Exercise instructions >>
[A] In the Creed review, who plays the antagonist boxer "'Pretty' Ricky Conlan"?
[B] List every line of the records that contains the string "vous", matching case exactly.

Jordan was not the only good performance in the picture as every performance excels. Phylicia Rashād, as Apollo’s widow/Doni’s adopted mother “Mary Ann” and Tessa Thompson as Doni’s girlfriend “Bianca”, the women in Doni’s life were great in the film each bringing their own fortitude to help make Doni the strong man he needs to be. Rashād is pretty much the "mom role", but Thompson is giving a whole character of her own and not just "the girlfriend".
Because every boxing film needs an antagonist boxer, Creed has one in "'Pretty' Ricky Conlan" portrayed by real-life pugilist Tony "Bomber" Bellew. Bellew was also really good and menacing in his role. The real surprise in this picture though was Sylvester Stallone. I repeat this is NOT a Rocky sequel. It is totally Adonis [Creed] Johnson's picture, but even in a small supporting role Stallone gave the best performance I’ve ever seen from him. All of the “awards talk” is completely valid.

Exercise inputs >>
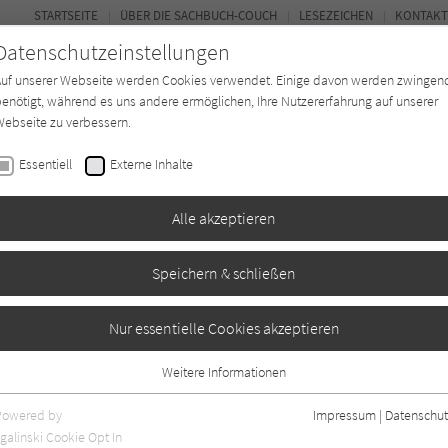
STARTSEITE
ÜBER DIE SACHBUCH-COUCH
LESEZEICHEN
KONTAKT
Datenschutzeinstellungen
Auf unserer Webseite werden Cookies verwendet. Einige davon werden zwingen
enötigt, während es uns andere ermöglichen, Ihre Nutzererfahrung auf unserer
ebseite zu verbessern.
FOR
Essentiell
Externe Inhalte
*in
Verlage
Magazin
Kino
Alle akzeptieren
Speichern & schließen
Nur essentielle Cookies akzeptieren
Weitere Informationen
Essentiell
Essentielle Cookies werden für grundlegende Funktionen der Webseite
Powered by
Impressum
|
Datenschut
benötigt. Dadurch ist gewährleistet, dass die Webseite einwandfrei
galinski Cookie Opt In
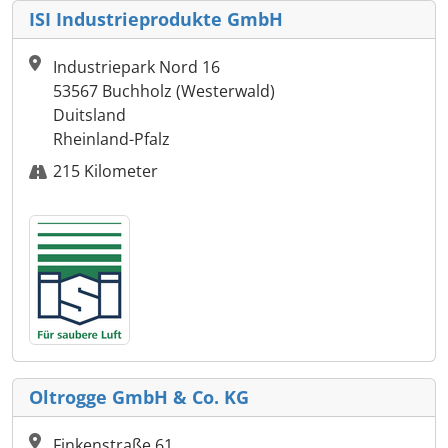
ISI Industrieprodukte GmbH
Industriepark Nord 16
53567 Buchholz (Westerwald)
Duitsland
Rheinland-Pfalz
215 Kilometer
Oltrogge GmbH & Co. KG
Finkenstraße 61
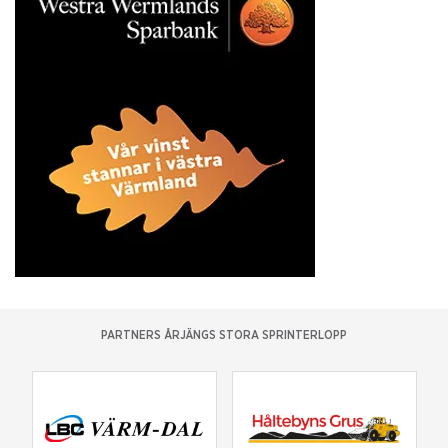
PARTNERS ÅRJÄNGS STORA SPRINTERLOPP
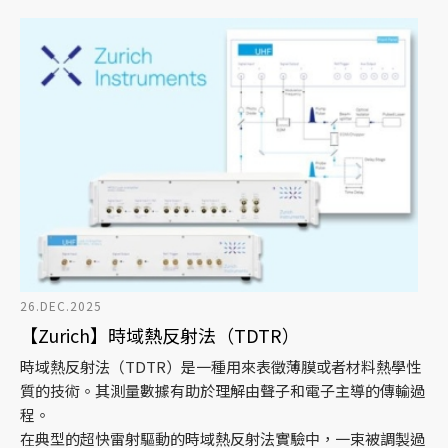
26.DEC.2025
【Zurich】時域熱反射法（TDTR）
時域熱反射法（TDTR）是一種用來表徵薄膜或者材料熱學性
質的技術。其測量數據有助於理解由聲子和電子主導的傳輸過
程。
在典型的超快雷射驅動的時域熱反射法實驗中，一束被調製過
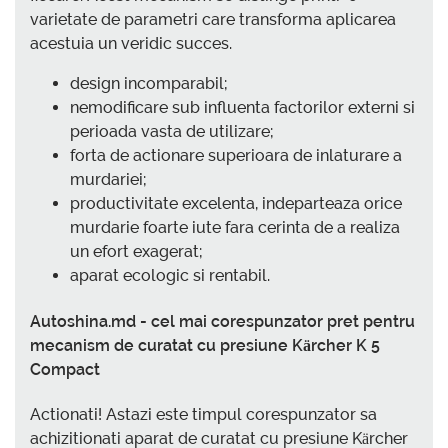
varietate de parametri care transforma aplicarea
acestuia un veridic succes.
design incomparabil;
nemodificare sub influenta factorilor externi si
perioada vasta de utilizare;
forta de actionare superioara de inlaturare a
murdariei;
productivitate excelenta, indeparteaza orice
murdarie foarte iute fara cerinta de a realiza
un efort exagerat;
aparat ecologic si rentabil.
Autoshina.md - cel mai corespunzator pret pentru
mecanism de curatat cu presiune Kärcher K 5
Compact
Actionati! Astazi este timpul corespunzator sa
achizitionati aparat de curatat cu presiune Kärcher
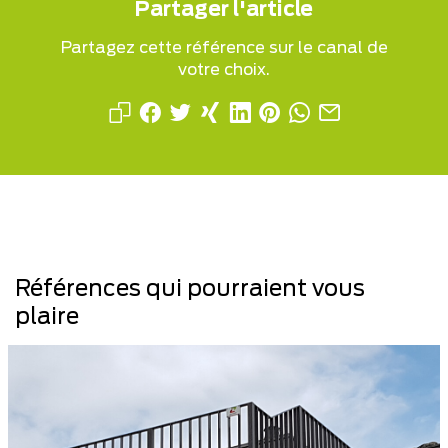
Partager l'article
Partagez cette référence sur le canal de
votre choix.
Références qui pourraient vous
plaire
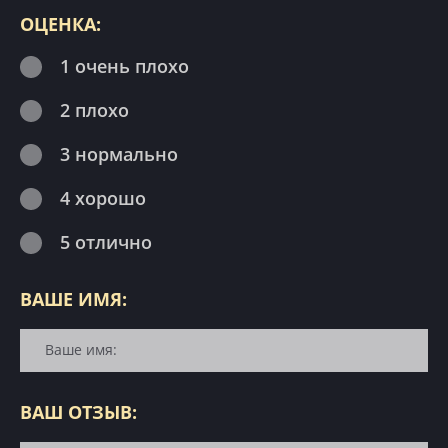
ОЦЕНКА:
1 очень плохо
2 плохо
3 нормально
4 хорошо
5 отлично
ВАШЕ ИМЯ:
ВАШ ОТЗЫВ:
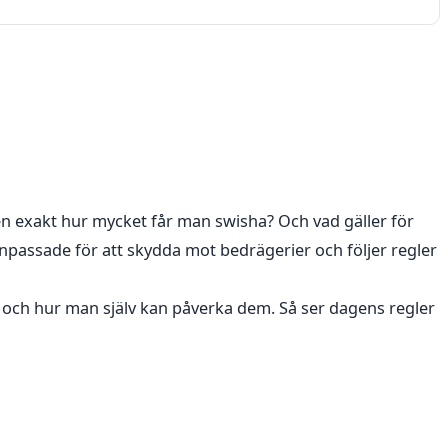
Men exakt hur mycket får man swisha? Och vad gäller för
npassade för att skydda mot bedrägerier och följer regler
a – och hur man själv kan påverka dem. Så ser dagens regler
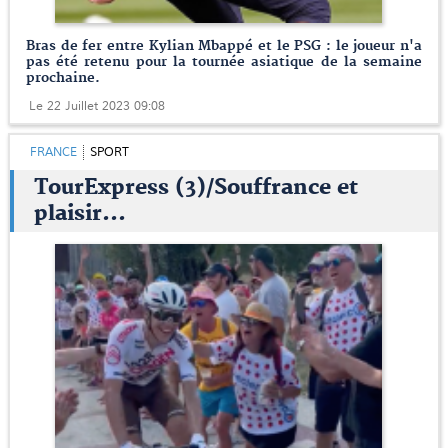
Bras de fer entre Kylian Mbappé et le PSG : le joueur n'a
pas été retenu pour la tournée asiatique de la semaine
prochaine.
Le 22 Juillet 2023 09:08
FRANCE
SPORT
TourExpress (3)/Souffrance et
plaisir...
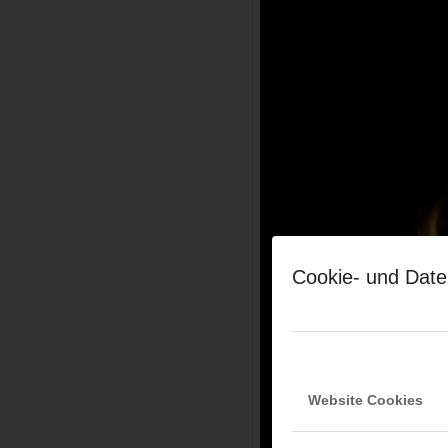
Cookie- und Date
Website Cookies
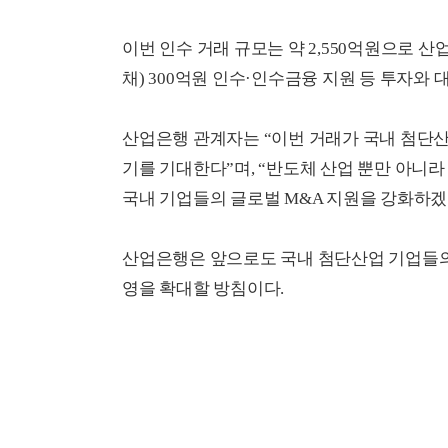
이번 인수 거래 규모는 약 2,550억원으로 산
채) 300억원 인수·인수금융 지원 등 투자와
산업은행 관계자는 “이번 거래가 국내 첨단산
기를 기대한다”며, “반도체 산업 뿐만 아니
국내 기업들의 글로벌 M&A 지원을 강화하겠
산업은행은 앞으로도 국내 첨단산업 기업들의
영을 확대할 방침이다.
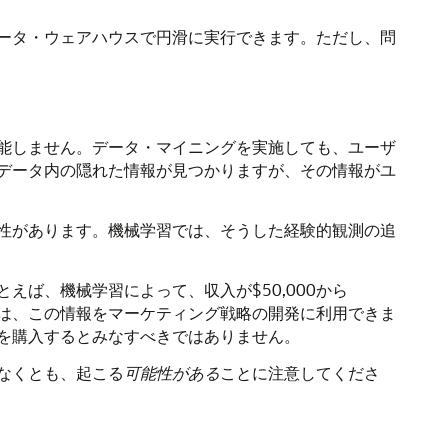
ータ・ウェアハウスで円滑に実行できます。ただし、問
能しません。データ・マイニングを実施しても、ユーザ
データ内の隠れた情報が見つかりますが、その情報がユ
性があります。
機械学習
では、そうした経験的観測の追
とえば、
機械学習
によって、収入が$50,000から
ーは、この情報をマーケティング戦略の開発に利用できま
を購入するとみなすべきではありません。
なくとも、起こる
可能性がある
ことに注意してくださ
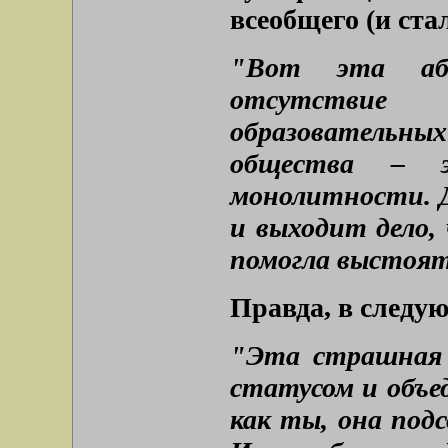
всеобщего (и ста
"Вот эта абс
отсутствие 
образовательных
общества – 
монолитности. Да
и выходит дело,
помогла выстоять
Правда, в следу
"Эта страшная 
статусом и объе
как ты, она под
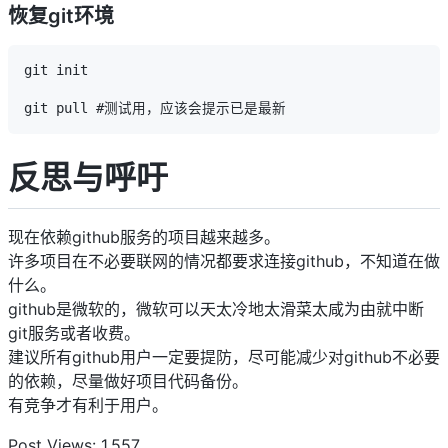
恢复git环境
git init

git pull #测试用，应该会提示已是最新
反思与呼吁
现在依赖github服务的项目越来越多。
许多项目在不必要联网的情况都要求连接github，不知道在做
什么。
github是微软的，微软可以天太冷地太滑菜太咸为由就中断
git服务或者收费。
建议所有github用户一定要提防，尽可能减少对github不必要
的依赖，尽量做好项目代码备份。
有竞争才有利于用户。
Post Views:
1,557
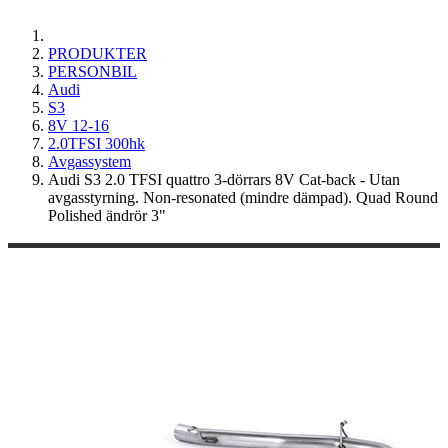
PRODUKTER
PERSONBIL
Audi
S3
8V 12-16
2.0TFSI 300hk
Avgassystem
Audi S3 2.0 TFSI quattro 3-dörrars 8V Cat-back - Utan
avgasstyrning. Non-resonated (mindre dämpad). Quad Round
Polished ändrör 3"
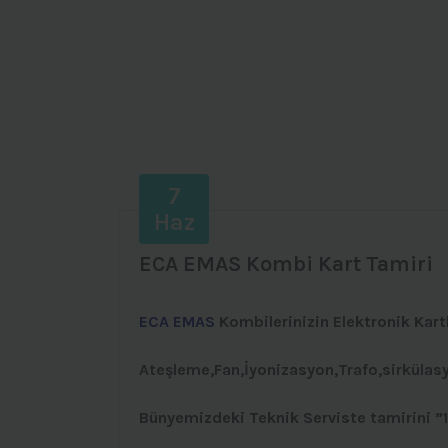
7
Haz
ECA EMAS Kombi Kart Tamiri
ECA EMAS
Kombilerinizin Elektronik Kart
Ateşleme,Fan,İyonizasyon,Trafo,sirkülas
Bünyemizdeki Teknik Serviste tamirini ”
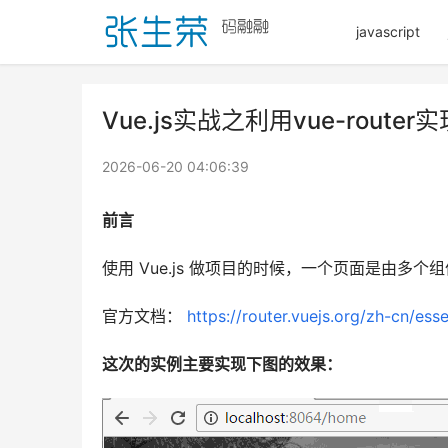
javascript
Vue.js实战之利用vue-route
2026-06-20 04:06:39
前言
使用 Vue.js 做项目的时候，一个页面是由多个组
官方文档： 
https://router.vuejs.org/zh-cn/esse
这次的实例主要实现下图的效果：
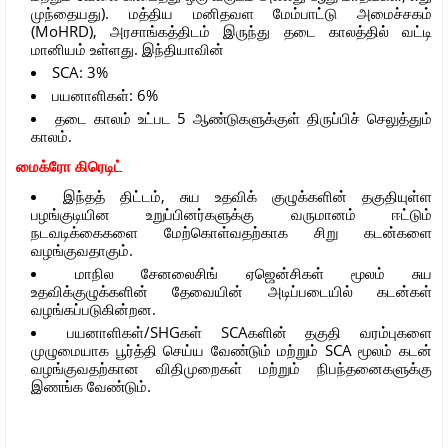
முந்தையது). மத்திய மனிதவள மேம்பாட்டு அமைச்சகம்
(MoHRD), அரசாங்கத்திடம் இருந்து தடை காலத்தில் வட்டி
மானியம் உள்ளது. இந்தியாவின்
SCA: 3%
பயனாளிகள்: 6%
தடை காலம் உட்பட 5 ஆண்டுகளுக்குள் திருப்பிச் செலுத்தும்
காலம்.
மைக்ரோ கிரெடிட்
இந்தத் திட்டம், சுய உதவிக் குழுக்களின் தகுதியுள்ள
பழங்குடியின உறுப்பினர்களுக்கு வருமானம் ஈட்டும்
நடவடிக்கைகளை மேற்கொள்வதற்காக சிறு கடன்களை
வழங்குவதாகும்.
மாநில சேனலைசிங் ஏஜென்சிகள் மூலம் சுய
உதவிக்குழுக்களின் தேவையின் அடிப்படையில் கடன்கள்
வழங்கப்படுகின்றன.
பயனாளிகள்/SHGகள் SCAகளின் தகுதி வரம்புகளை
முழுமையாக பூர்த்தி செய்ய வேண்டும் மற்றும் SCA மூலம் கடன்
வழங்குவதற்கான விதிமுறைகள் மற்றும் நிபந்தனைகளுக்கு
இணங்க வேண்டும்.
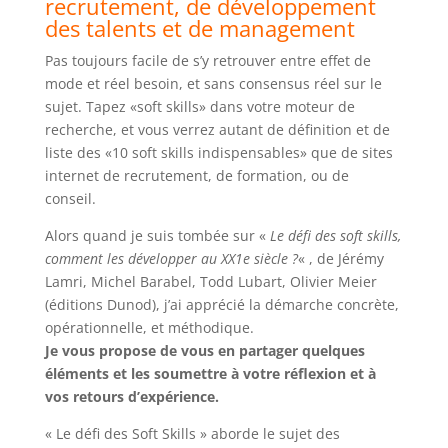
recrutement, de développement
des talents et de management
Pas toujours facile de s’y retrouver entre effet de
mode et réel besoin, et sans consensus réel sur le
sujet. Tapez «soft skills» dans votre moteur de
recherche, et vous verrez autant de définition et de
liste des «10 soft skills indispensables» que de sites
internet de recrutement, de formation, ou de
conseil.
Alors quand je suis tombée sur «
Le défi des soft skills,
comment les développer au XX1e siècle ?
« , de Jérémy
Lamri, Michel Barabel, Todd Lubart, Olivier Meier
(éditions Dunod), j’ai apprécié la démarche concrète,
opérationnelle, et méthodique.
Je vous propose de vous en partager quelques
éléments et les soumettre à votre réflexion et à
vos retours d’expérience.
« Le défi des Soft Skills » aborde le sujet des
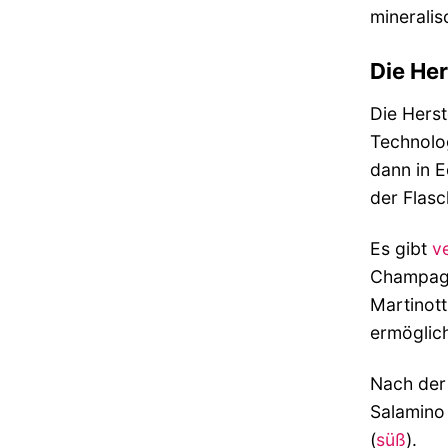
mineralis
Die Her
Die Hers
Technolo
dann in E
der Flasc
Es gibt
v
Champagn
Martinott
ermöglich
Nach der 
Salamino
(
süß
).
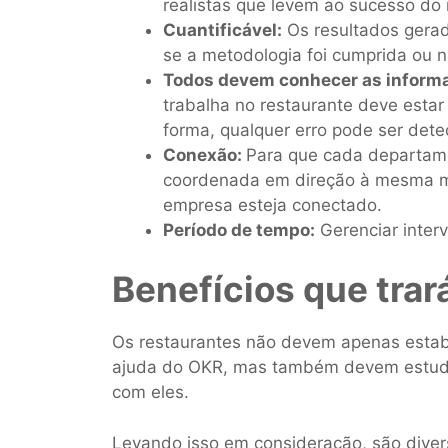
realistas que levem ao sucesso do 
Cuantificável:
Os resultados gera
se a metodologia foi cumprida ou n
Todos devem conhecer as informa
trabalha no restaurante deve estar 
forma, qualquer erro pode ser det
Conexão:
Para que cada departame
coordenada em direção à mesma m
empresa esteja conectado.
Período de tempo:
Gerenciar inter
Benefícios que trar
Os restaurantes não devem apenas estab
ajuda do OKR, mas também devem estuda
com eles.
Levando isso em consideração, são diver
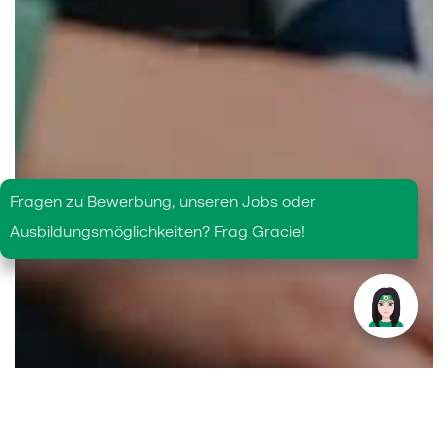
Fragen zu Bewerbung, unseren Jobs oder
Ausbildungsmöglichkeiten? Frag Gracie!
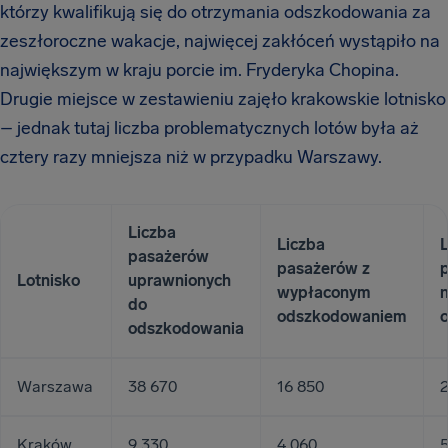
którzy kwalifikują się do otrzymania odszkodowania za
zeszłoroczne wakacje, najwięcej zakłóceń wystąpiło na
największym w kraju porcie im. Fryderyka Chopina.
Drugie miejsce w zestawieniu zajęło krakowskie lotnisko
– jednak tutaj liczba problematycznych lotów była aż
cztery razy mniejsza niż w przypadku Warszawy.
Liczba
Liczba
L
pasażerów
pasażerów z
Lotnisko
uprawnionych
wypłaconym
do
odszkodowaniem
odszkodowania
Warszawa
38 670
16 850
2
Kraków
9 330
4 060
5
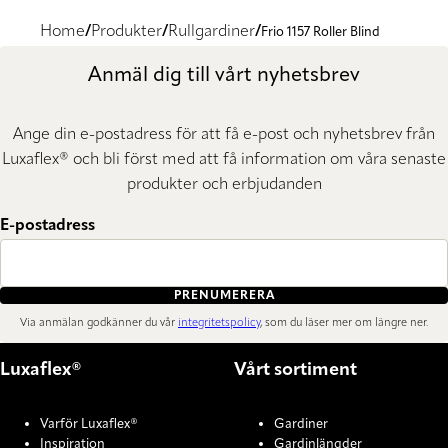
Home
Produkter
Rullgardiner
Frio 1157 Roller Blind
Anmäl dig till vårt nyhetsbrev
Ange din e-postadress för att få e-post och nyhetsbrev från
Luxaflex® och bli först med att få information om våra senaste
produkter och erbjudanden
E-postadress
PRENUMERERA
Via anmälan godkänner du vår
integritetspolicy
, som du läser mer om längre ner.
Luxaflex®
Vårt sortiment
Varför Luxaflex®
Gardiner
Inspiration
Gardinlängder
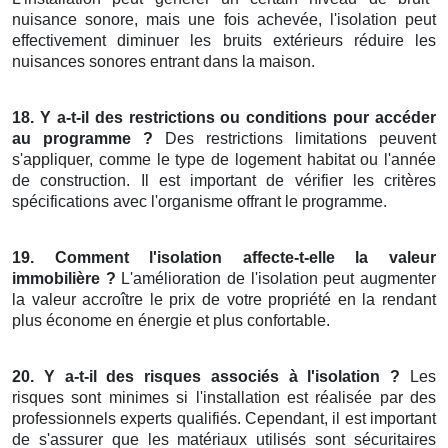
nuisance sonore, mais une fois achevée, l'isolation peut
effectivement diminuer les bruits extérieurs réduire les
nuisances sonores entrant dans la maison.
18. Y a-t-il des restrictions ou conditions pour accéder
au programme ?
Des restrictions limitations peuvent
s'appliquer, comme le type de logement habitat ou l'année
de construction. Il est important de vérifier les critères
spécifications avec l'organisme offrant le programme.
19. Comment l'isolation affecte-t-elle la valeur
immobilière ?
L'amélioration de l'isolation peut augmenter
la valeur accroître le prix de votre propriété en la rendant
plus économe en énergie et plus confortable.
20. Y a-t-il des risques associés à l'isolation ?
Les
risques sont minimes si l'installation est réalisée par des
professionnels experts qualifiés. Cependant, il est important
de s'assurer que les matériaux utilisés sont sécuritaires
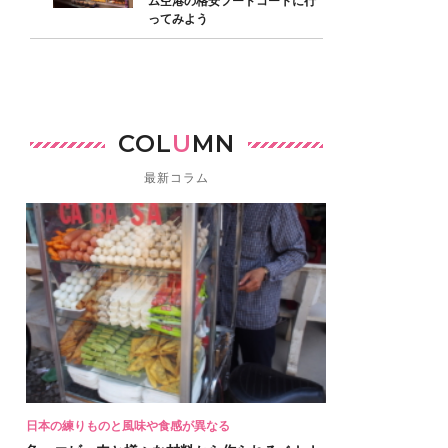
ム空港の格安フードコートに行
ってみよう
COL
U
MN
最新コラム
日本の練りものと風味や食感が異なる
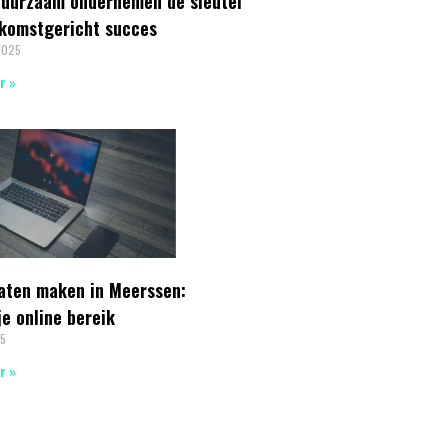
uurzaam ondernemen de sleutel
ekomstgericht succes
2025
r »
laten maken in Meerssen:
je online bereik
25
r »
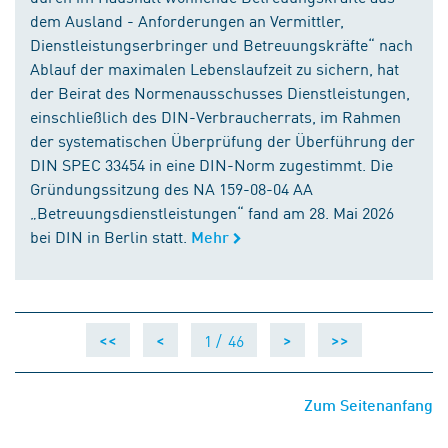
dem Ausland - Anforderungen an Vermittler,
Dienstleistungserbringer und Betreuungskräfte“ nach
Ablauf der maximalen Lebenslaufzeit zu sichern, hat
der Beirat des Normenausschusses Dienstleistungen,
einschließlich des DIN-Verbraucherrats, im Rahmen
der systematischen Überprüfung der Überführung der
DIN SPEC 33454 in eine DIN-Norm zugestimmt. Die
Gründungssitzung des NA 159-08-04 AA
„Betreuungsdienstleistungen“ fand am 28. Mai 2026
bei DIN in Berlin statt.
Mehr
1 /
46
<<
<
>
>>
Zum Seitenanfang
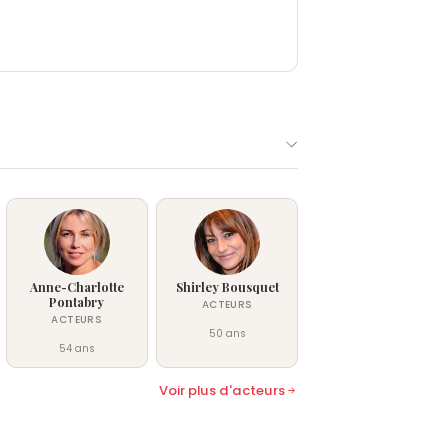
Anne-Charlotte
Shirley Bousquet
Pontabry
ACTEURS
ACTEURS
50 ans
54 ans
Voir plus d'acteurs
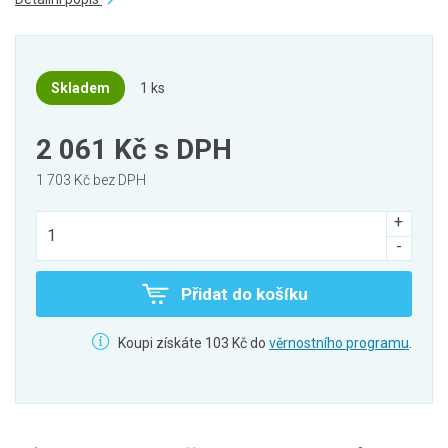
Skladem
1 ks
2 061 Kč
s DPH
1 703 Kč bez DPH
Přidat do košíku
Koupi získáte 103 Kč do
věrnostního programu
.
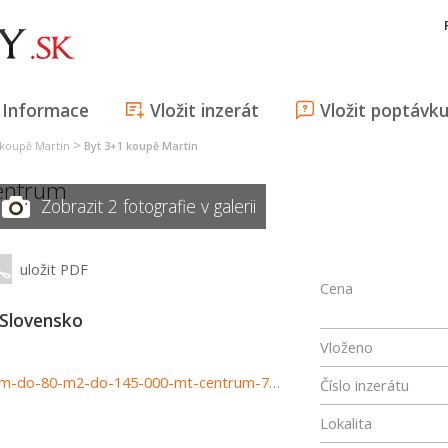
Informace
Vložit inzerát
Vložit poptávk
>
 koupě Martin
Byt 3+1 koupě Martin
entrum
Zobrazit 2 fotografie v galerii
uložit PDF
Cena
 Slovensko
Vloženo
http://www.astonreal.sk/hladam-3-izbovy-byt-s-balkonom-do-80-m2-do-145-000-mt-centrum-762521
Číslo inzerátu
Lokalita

Solved tasks >>
[A] Real-life boxer Tony "Bomber" Bellew.

[B]
Références qui pourraient vous
recherche, et vous verrez autant de définition et de
Je vous propose de vous en partager quelques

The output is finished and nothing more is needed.